Handling Violence in Children's Literature

Suspense novelist Lois Duncan is on a mission. She wants the world to know what she knows: Violence happens in real life, not just in the movies or in books.

Seven years ago, Ms. Duncan's 18-year-old daughter, Kaitlyn Arquette, was chased down in her car and shot to death in Albuquerque, N.M.

"I don't think the experience dramatically changed the way I handle violence in my novels, but it brought home the importance of dealing with the consequences of violence," observes the North Carolina-based Duncan.

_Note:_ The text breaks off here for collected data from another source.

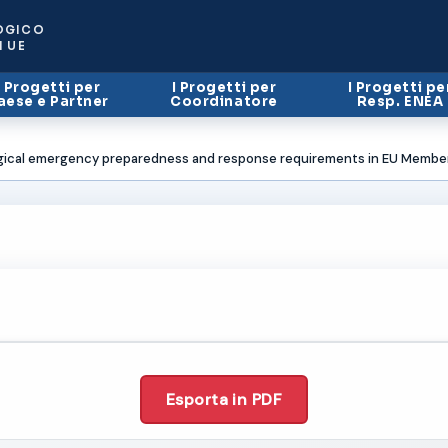
OGICO
I UE
I Progetti per
I Progetti per
I Progetti pe
aese e Partner
Coordinatore
Resp. ENEA
ogical emergency preparedness and response requirements in EU Member
Esporta in PDF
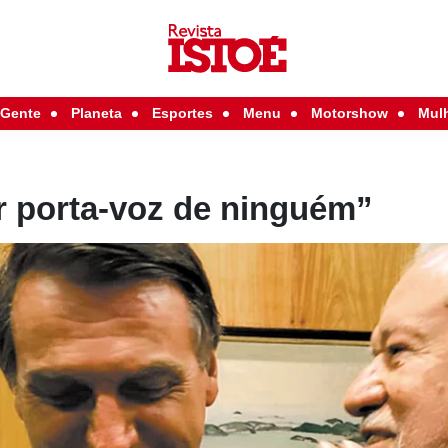
Gente
Planeta
Esportes
Menu
Motorshow
Mul
r porta-voz de ninguém”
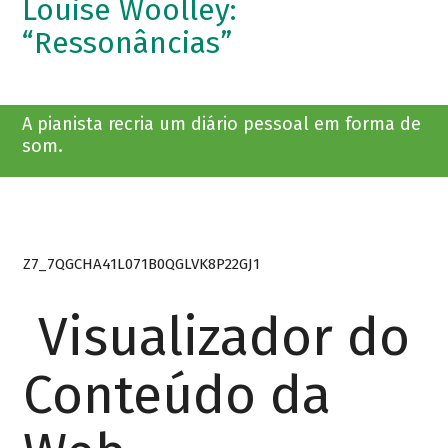
Louise Woolley:
“Ressonâncias”
A pianista recria um diário pessoal em forma de
som.
Z7_7QGCHA41L071B0QGLVK8P22GJ1
Visualizador do
Conteúdo da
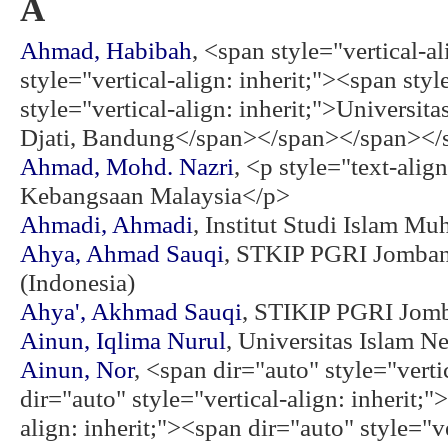
A
Ahmad, Habibah
, <span style="vertical-a
style="vertical-align: inherit;"><span styl
style="vertical-align: inherit;">Universi
Djati, Bandung</span></span></span></s
Ahmad, Mohd. Nazri
, <p style="text-align
Kebangsaan Malaysia</p>
Ahmadi, Ahmadi
, Institut Studi Islam M
Ahya, Ahmad Sauqi
, STKIP PGRI Jomban
(Indonesia)
Ahya', Akhmad Sauqi
, STIKIP PGRI Jomb
Ainun, Iqlima Nurul
, Universitas Islam N
Ainun, Nor
, <span dir="auto" style="verti
dir="auto" style="vertical-align: inherit;"
align: inherit;"><span dir="auto" style="v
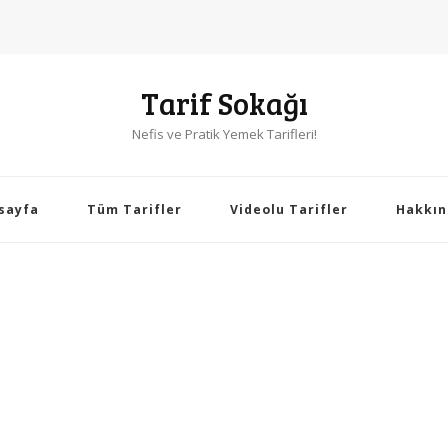
Tarif Sokağı
Nefis ve Pratik Yemek Tarifleri!
sayfa
Tüm Tarifler
Videolu Tarifler
Hakkın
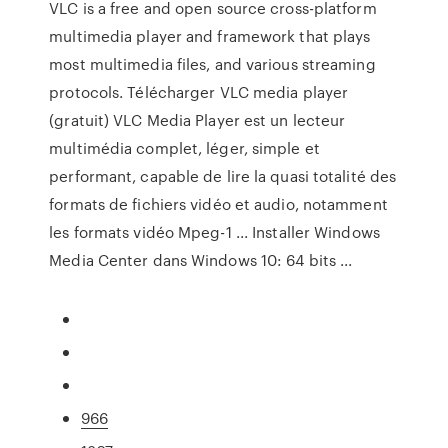
VLC is a free and open source cross-platform
multimedia player and framework that plays
most multimedia files, and various streaming
protocols. Télécharger VLC media player
(gratuit) VLC Media Player est un lecteur
multimédia complet, léger, simple et
performant, capable de lire la quasi totalité des
formats de fichiers vidéo et audio, notamment
les formats vidéo Mpeg-1 ... Installer Windows
Media Center dans Windows 10: 64 bits ...
966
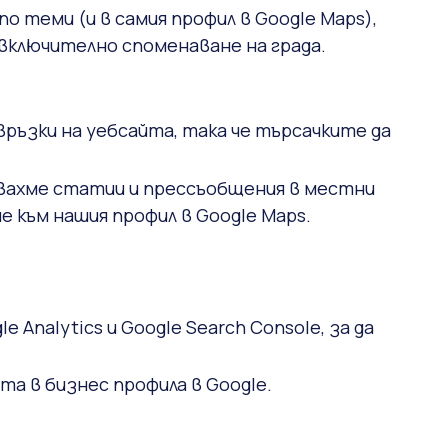
о теми (и в самия профил в Google Maps),
 включително споменаване на града.
ъзки на уебсайта, така че търсачките да
кувахме статии и прессъобщения в местни
 към нашия профил в Google Maps.
Analytics и Google Search Console, за да
а в бизнес профила в Google.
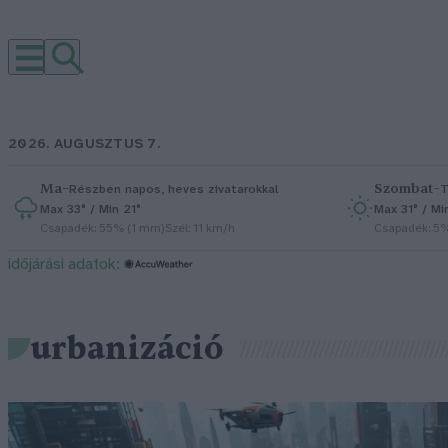
2026. AUGUSZTUS 7.
Ma
–
Szombat
–
Részben napos, heves zivatarokkal
T
Max 33° / Min 21°
Max 31° / Mi
Csapadék: 55% (1 mm)
Szél: 11 km/h
Csapadék: 5
időjárási adatok:
urbanizáció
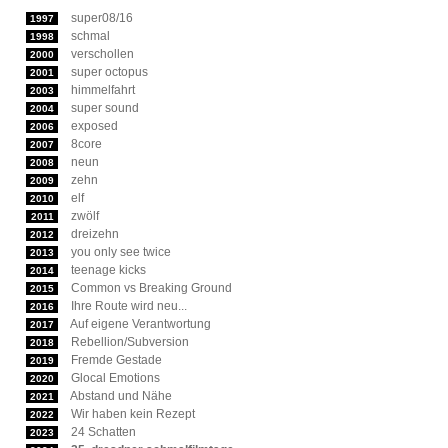
super08/16
1997
schmal
1998
verschollen
2000
super octopus
2001
himmelfahrt
2003
super sound
2004
exposed
2006
8core
2007
neun
2008
zehn
2009
elf
2010
zwölf
2011
dreizehn
2012
you only see twice
2013
teenage kicks
2014
Common vs Breaking Ground
2015
Ihre Route wird neu...
2016
Auf eigene Verantwortung
2017
Rebellion/Subversion
2018
Fremde Gestade
2019
Glocal Emotions
2020
Abstand und Nähe
2021
Wir haben kein Rezept
2022
24 Schatten
2023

"Kids need to see that violence has serious ramifications, they need to see the pain it causes," she declares, noting that on television the violence itself is the climax, with no time given to the aftermath.

"Death is not real to many kids. They can see these same actors come right back in another movie, creating the sense that it's all just a game," Duncan says.

Duncan says that books are more important than ever in the video era. "We're competing with TV, but we can do what movies can't, namely get inside the heads of those who grieve."

Duncan says the burden of responsibility on the writer is greater than ever before, because kids are trained by television to want violence and sex. "We have an obligation to write about those things in an appropriate manner," says the award- winning author of such young adult novels as "Summer of Fear," "Killing Mr. Griffin," and "Down a Dark Hall."

While Duncan deals with intense themes, she also firmly believes in "age-appropriate" subject matter, saying that "if you give a child a book [with mature themes] too soon, it will wreck it for them later." After her daughter's death, Duncan wrote a nonfiction bestseller, "Who Killed My Daughter?" which was featured on television talk and news shows.

But, because Duncan and her husband, Don Arquette, believe their child was murdered (New Mexico police have classified the death as a random drive-by shooting), they've moved into the video age themselves.

The family now maintains the Kait Arquette Home Page on the Internet, in an attempt to gather information they hope will lead to the arrest of their daughter's killer.